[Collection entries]

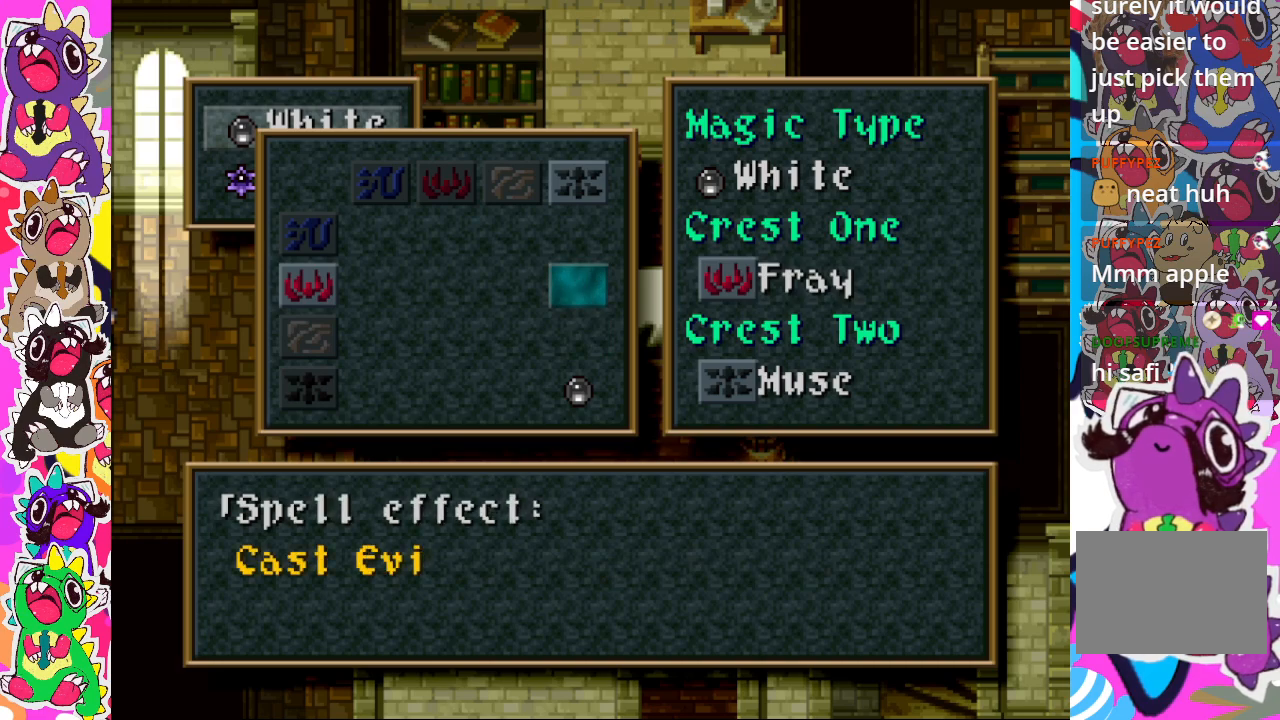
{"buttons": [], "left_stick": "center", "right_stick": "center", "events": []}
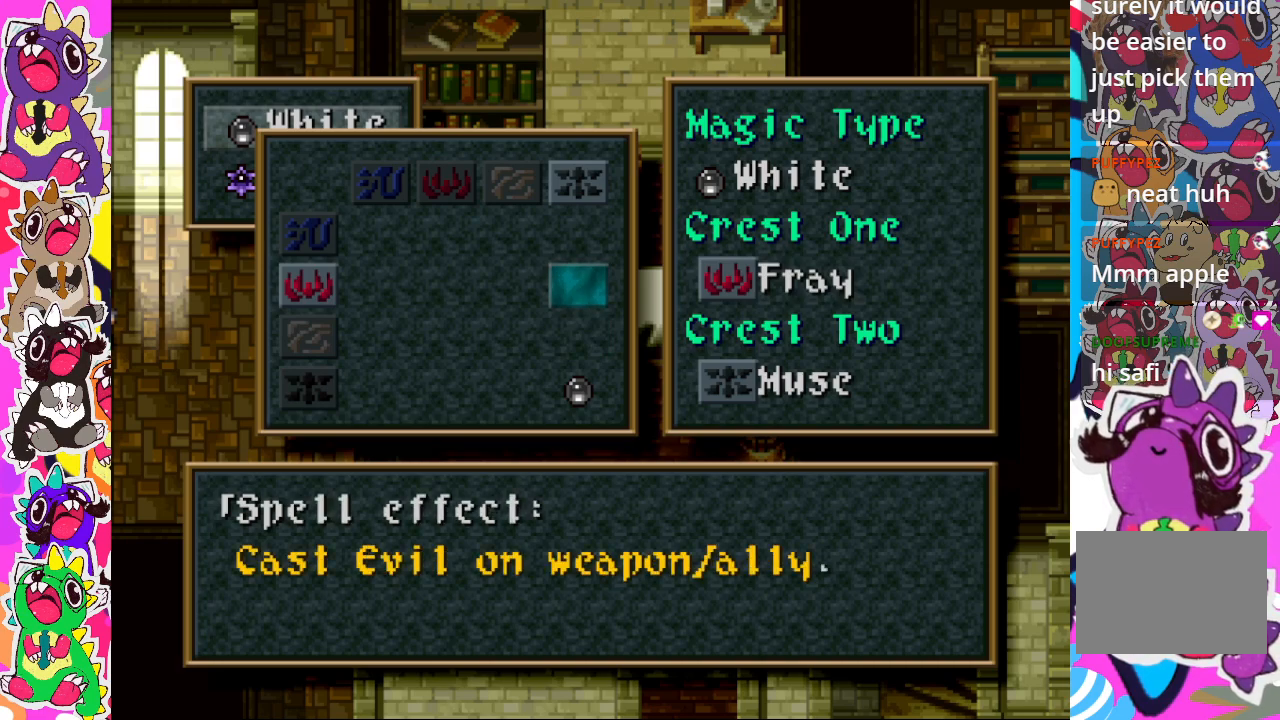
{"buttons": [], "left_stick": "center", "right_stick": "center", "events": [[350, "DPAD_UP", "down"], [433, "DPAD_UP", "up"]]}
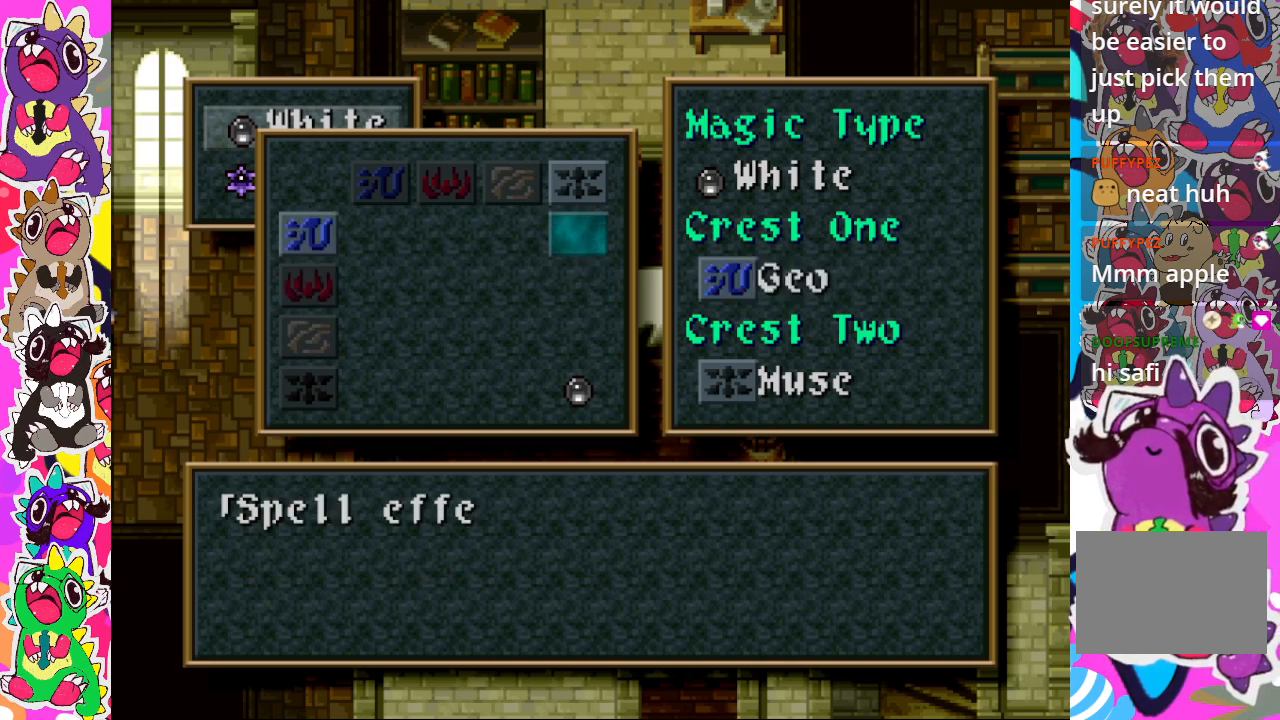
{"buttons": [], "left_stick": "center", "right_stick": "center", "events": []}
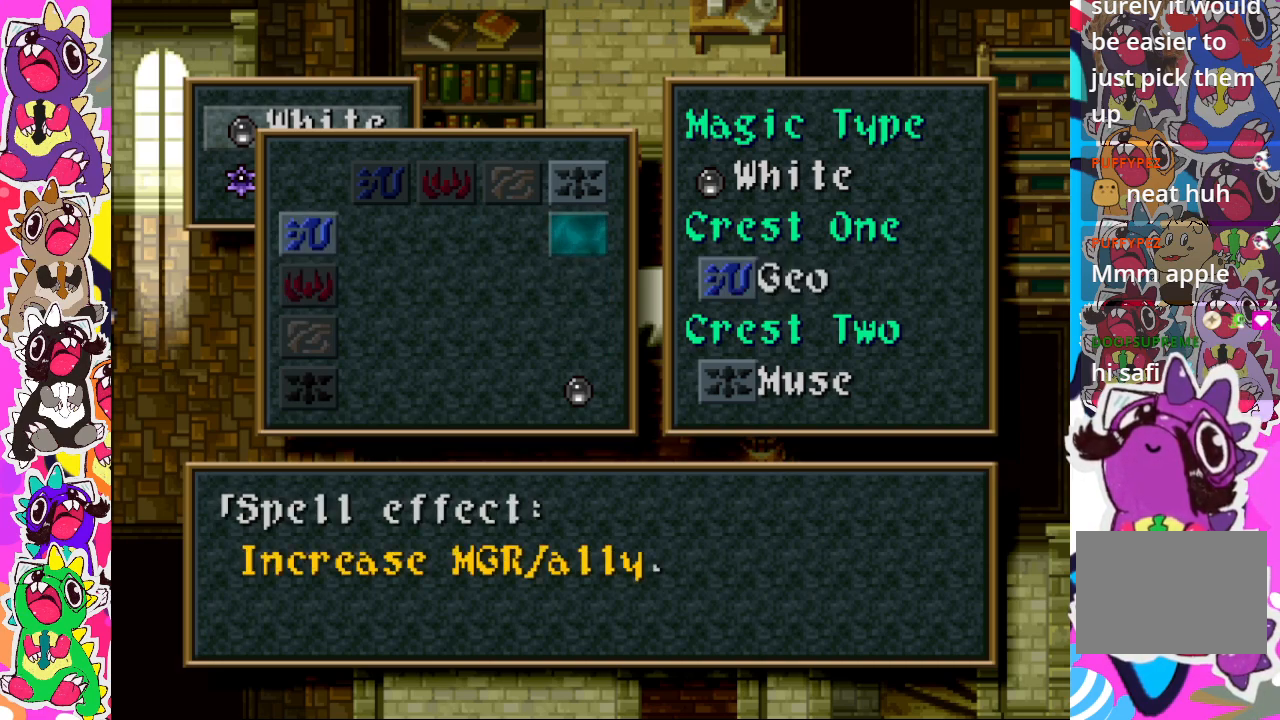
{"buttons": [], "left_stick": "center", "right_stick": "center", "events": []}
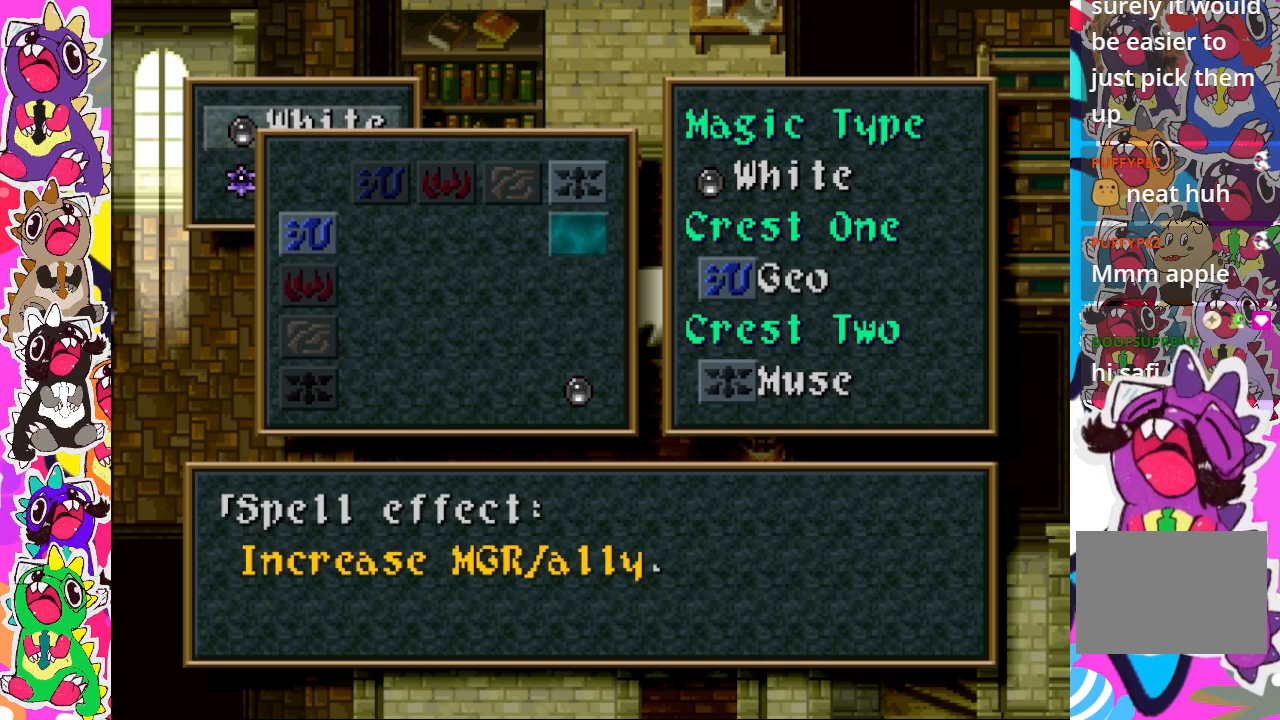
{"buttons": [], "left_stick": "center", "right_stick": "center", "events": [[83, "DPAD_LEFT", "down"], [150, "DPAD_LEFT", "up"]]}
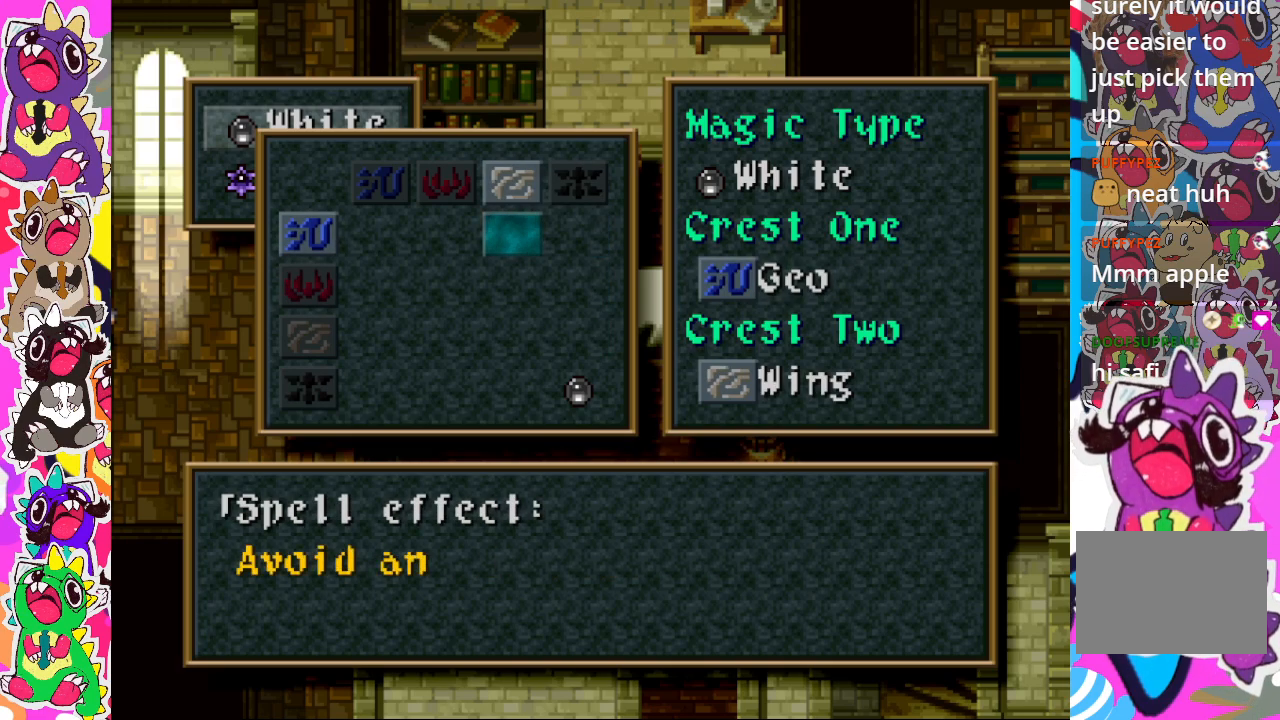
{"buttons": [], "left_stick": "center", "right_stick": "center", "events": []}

WHAT IS BEING ASKED: Could you write out every line above exactly as it stands, with no images?

RESULT OF THE EXERCISE:
{"buttons": [], "left_stick": "center", "right_stick": "center", "events": []}
{"buttons": [], "left_stick": "center", "right_stick": "center", "events": [[350, "DPAD_UP", "down"], [433, "DPAD_UP", "up"]]}
{"buttons": [], "left_stick": "center", "right_stick": "center", "events": []}
{"buttons": [], "left_stick": "center", "right_stick": "center", "events": []}
{"buttons": [], "left_stick": "center", "right_stick": "center", "events": [[83, "DPAD_LEFT", "down"], [150, "DPAD_LEFT", "up"]]}
{"buttons": [], "left_stick": "center", "right_stick": "center", "events": []}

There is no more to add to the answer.